Find each line in the records that has the word "series" in it, and copy those lines.

* Exercise input:
*** Block opens ***

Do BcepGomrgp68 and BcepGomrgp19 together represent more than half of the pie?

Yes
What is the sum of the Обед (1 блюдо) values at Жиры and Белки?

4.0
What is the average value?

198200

*** Block closes ***
*** Block opens ***

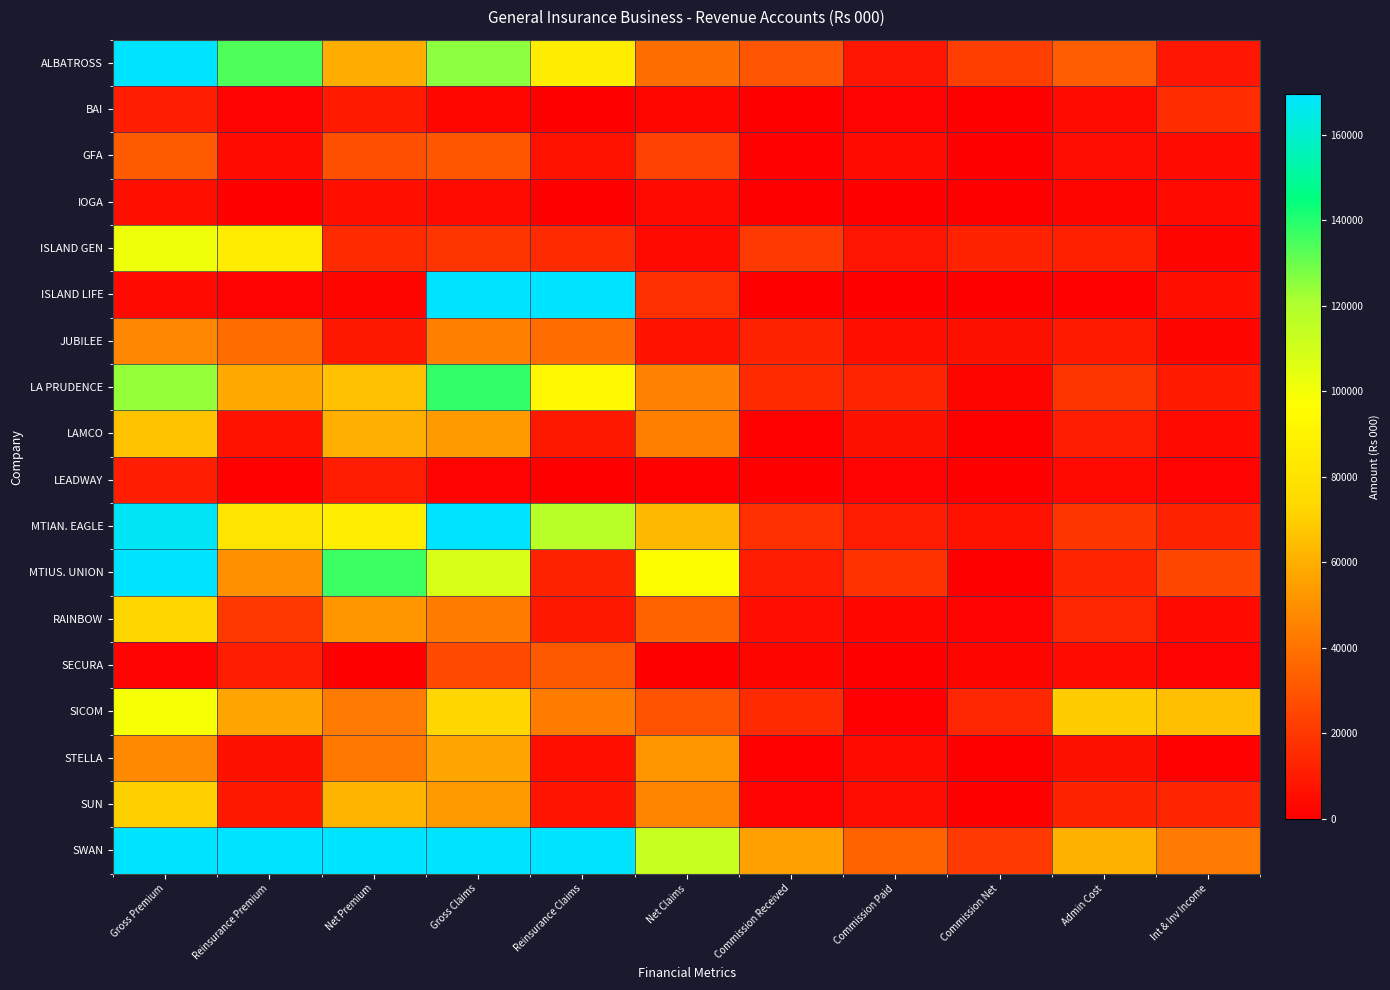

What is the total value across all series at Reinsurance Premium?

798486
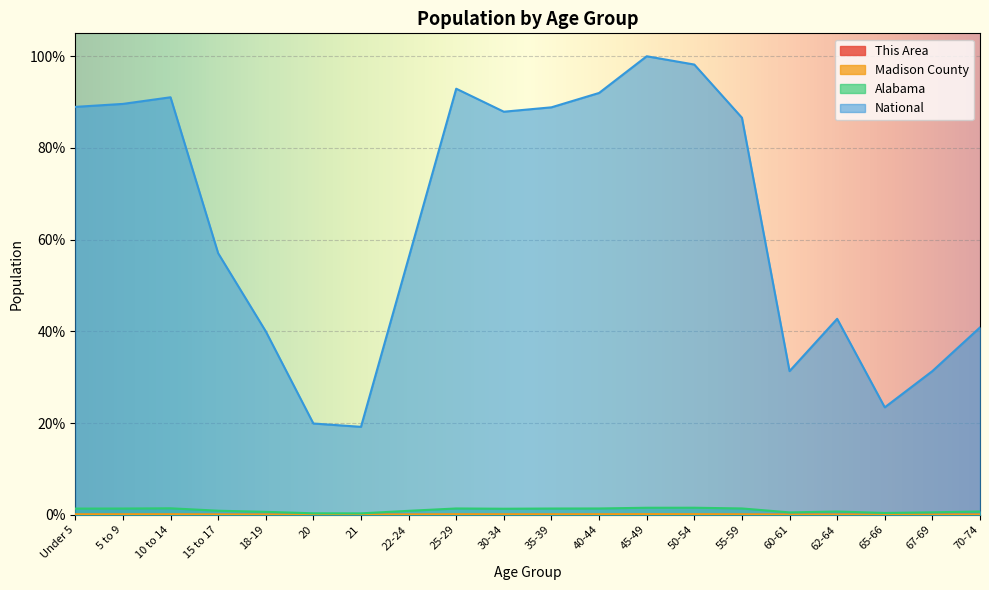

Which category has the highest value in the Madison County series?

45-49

*** Block closes ***

* Solution for this problem:
What is the total value across all series at Reinsurance Premium?
Which category has the highest value in the Madison County series?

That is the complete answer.